What you have to do - Give back the records below exactly, every one, with no pictures.

Saved data entries
§
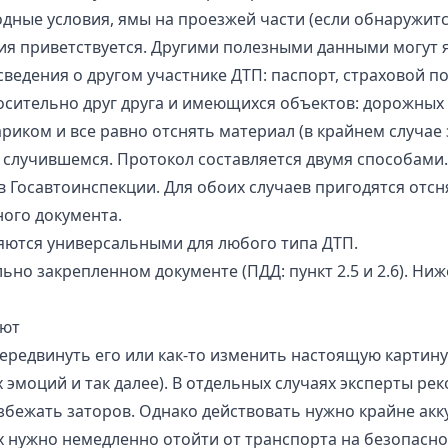
одные условия, ямы на проезжей части (если обнаружит
ия приветствуется. Другими полезными данными могут я
сведения о другом участнике ДТП: паспорт, страховой 
ительно друг друга и имеющихся объектов: дорожных з
иком и все равно отснять материал (в крайнем случае
 о случившемся. Протокол составляется двумя способам
 Госавтоинспекции. Для обоих случаев пригодятся отсн
ного документа.
яются универсальными для любого типа ДТП.
о закрепленном документе (ПДД: пункт 2.5 и 2.6). Ниже
уют
передвинуть его или как-то изменить настоящую картин
 эмоций и так далее). В отдельных случаях эксперты ре
бежать заторов. Однако действовать нужно крайне акк
ях нужно немедленно отойти от транспорта на безопасно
§
Response -
одные условия, ямы на проезжей части (если обнаружит
ия приветствуется. Другими полезными данными могут я
сведения о другом участнике ДТП: паспорт, страховой 
ительно друг друга и имеющихся объектов: дорожных з
иком и все равно отснять материал (в крайнем случае
 о случившемся. Протокол составляется двумя способам
 Госавтоинспекции. Для обоих случаев пригодятся отсн
ного документа.
яются универсальными для любого типа ДТП.
о закрепленном документе (ПДД: пункт 2.5 и 2.6). Ниже
уют
передвинуть его или как-то изменить настоящую картин
 эмоций и так далее). В отдельных случаях эксперты ре
бежать заторов. Однако действовать нужно крайне акк
ях нужно немедленно отойти от транспорта на безопасно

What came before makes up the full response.